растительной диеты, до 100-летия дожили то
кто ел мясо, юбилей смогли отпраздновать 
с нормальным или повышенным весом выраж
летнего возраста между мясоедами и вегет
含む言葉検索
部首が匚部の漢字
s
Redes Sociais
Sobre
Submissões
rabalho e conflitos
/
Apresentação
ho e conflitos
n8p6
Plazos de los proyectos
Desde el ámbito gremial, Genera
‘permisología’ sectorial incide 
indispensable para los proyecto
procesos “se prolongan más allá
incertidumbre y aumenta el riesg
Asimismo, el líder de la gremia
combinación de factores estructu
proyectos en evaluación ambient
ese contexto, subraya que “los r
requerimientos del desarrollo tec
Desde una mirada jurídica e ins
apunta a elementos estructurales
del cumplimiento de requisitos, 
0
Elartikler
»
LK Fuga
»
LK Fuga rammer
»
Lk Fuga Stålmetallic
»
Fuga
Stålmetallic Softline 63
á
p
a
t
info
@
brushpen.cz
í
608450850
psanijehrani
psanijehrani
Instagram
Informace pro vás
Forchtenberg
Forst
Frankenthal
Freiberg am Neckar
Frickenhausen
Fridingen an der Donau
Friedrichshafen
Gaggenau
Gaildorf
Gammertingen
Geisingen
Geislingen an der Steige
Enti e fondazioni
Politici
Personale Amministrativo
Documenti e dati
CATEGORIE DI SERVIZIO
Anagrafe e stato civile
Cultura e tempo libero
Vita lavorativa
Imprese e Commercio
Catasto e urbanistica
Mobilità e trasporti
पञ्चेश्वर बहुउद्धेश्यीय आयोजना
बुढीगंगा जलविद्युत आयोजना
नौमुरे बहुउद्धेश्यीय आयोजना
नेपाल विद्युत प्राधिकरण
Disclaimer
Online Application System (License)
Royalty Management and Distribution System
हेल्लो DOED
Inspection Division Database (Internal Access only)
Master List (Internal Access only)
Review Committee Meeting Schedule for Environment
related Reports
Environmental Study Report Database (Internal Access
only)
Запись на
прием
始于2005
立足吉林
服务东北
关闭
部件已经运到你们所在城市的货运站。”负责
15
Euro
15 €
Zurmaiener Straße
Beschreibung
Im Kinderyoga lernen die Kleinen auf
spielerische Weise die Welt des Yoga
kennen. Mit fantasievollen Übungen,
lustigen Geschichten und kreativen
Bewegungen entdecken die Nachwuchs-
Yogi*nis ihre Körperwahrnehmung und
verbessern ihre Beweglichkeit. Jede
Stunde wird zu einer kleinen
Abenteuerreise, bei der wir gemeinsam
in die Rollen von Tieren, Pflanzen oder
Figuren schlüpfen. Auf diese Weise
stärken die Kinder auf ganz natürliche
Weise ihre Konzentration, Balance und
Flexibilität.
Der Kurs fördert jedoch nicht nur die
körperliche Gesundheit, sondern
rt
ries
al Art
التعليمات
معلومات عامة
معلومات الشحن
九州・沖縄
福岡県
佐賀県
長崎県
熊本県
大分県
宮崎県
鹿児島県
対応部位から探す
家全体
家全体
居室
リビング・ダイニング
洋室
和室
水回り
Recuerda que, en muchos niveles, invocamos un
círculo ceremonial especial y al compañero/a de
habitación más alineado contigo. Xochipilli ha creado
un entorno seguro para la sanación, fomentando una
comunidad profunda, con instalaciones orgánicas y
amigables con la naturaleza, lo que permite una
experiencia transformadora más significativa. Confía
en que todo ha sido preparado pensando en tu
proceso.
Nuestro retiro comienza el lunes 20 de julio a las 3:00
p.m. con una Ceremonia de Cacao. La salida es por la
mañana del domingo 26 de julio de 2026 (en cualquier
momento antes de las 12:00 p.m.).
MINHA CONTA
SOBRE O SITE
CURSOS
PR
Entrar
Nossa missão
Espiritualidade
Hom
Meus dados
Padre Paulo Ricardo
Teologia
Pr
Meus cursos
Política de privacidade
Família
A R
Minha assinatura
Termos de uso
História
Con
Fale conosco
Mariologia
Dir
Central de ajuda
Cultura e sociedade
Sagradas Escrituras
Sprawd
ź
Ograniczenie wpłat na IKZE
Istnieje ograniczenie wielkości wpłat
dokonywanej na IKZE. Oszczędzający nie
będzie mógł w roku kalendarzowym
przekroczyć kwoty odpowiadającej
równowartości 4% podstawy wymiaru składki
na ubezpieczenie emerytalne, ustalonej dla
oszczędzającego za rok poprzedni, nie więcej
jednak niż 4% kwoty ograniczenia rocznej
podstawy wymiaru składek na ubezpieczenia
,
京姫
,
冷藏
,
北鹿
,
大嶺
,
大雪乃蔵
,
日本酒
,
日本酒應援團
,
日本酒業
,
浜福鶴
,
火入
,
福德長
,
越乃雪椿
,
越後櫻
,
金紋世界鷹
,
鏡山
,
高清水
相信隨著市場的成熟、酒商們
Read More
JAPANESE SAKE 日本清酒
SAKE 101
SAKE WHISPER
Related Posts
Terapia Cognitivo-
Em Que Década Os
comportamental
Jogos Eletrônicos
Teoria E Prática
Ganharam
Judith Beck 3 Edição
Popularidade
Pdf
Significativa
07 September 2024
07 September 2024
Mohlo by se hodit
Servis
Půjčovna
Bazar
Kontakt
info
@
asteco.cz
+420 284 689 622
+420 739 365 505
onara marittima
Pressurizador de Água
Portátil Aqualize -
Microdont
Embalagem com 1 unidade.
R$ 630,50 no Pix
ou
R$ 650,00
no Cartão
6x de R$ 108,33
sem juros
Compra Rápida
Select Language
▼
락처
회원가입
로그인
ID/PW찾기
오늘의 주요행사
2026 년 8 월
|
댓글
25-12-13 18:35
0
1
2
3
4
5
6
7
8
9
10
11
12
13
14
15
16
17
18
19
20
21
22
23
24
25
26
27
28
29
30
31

○ ○ ○ ○ ○

▶ _Job_
The material above needs to be copied out in full, exactly as given.

▶ _Final answer_
растительной диеты, до 100-летия дожили то
кто ел мясо, юбилей смогли отпраздновать 
с нормальным или повышенным весом выраж
летнего возраста между мясоедами и вегет
含む言葉検索
部首が匚部の漢字
s
Redes Sociais
Sobre
Submissões
rabalho e conflitos
/
Apresentação
ho e conflitos
n8p6
Plazos de los proyectos
Desde el ámbito gremial, Genera
‘permisología’ sectorial incide 
indispensable para los proyecto
procesos “se prolongan más allá
incertidumbre y aumenta el riesg
Asimismo, el líder de la gremia
combinación de factores estructu
proyectos en evaluación ambient
ese contexto, subraya que “los r
requerimientos del desarrollo tec
Desde una mirada jurídica e ins
apunta a elementos estructurales
del cumplimiento de requisitos, 
0
Elartikler
»
LK Fuga
»
LK Fuga rammer
»
Lk Fuga Stålmetallic
»
Fuga
Stålmetallic Softline 63
á
p
a
t
info
@
brushpen.cz
í
608450850
psanijehrani
psanijehrani
Instagram
Informace pro vás
Forchtenberg
Forst
Frankenthal
Freiberg am Neckar
Frickenhausen
Fridingen an der Donau
Friedrichshafen
Gaggenau
Gaildorf
Gammertingen
Geisingen
Geislingen an der Steige
Enti e fondazioni
Politici
Personale Amministrativo
Documenti e dati
CATEGORIE DI SERVIZIO
Anagrafe e stato civile
Cultura e tempo libero
Vita lavorativa
Imprese e Commercio
Catasto e urbanistica
Mobilità e trasporti
पञ्चेश्वर बहुउद्धेश्यीय आयोजना
बुढीगंगा जलविद्युत आयोजना
नौमुरे बहुउद्धेश्यीय आयोजना
नेपाल विद्युत प्राधिकरण
Disclaimer
Online Application System (License)
Royalty Management and Distribution System
हेल्लो DOED
Inspection Division Database (Internal Access only)
Master List (Internal Access only)
Review Committee Meeting Schedule for Environment
related Reports
Environmental Study Report Database (Internal Access
only)
Запись на
прием
始于2005
立足吉林
服务东北
关闭
部件已经运到你们所在城市的货运站。”负责
15
Euro
15 €
Zurmaiener Straße
Beschreibung
Im Kinderyoga lernen die Kleinen auf
spielerische Weise die Welt des Yoga
kennen. Mit fantasievollen Übungen,
lustigen Geschichten und kreativen
Bewegungen entdecken die Nachwuchs-
Yogi*nis ihre Körperwahrnehmung und
verbessern ihre Beweglichkeit. Jede
Stunde wird zu einer kleinen
Abenteuerreise, bei der wir gemeinsam
in die Rollen von Tieren, Pflanzen oder
Figuren schlüpfen. Auf diese Weise
stärken die Kinder auf ganz natürliche
Weise ihre Konzentration, Balance und
Flexibilität.
Der Kurs fördert jedoch nicht nur die
körperliche Gesundheit, sondern
rt
ries
al Art
التعليمات
معلومات عامة
معلومات الشحن
九州・沖縄
福岡県
佐賀県
長崎県
熊本県
大分県
宮崎県
鹿児島県
対応部位から探す
家全体
家全体
居室
リビング・ダイニング
洋室
和室
水回り
Recuerda que, en muchos niveles, invocamos un
círculo ceremonial especial y al compañero/a de
habitación más alineado contigo. Xochipilli ha creado
un entorno seguro para la sanación, fomentando una
comunidad profunda, con instalaciones orgánicas y
amigables con la naturaleza, lo que permite una
experiencia transformadora más significativa. Confía
en que todo ha sido preparado pensando en tu
proceso.
Nuestro retiro comienza el lunes 20 de julio a las 3:00
p.m. con una Ceremonia de Cacao. La salida es por la
mañana del domingo 26 de julio de 2026 (en cualquier
momento antes de las 12:00 p.m.).
MINHA CONTA
SOBRE O SITE
CURSOS
PR
Entrar
Nossa missão
Espiritualidade
Hom
Meus dados
Padre Paulo Ricardo
Teologia
Pr
Meus cursos
Política de privacidade
Família
A R
Minha assinatura
Termos de uso
História
Con
Fale conosco
Mariologia
Dir
Central de ajuda
Cultura e sociedade
Sagradas Escrituras
Sprawd
ź
Ograniczenie wpłat na IKZE
Istnieje ograniczenie wielkości wpłat
dokonywanej na IKZE. Oszczędzający nie
będzie mógł w roku kalendarzowym
przekroczyć kwoty odpowiadającej
równowartości 4% podstawy wymiaru składki
na ubezpieczenie emerytalne, ustalonej dla
oszczędzającego za rok poprzedni, nie więcej
jednak niż 4% kwoty ograniczenia rocznej
podstawy wymiaru składek na ubezpieczenia
,
京姫
,
冷藏
,
北鹿
,
大嶺
,
大雪乃蔵
,
日本酒
,
日本酒應援團
,
日本酒業
,
浜福鶴
,
火入
,
福德長
,
越乃雪椿
,
越後櫻
,
金紋世界鷹
,
鏡山
,
高清水
相信隨著市場的成熟、酒商們
Read More
JAPANESE SAKE 日本清酒
SAKE 101
SAKE WHISPER
Related Posts
Terapia Cognitivo-
Em Que Década Os
comportamental
Jogos Eletrônicos
Teoria E Prática
Ganharam
Judith Beck 3 Edição
Popularidade
Pdf
Significativa
07 September 2024
07 September 2024
Mohlo by se hodit
Servis
Půjčovna
Bazar
Kontakt
info
@
asteco.cz
+420 284 689 622
+420 739 365 505
onara marittima
Pressurizador de Água
Portátil Aqualize -
Microdont
Embalagem com 1 unidade.
R$ 630,50 no Pix
ou
R$ 650,00
no Cartão
6x de R$ 108,33
sem juros
Compra Rápida
Select Language
▼
락처
회원가입
로그인
ID/PW찾기
오늘의 주요행사
2026 년 8 월
|
댓글
25-12-13 18:35
0
1
2
3
4
5
6
7
8
9
10
11
12
13
14
15
16
17
18
19
20
21
22
23
24
25
26
27
28
29
30
31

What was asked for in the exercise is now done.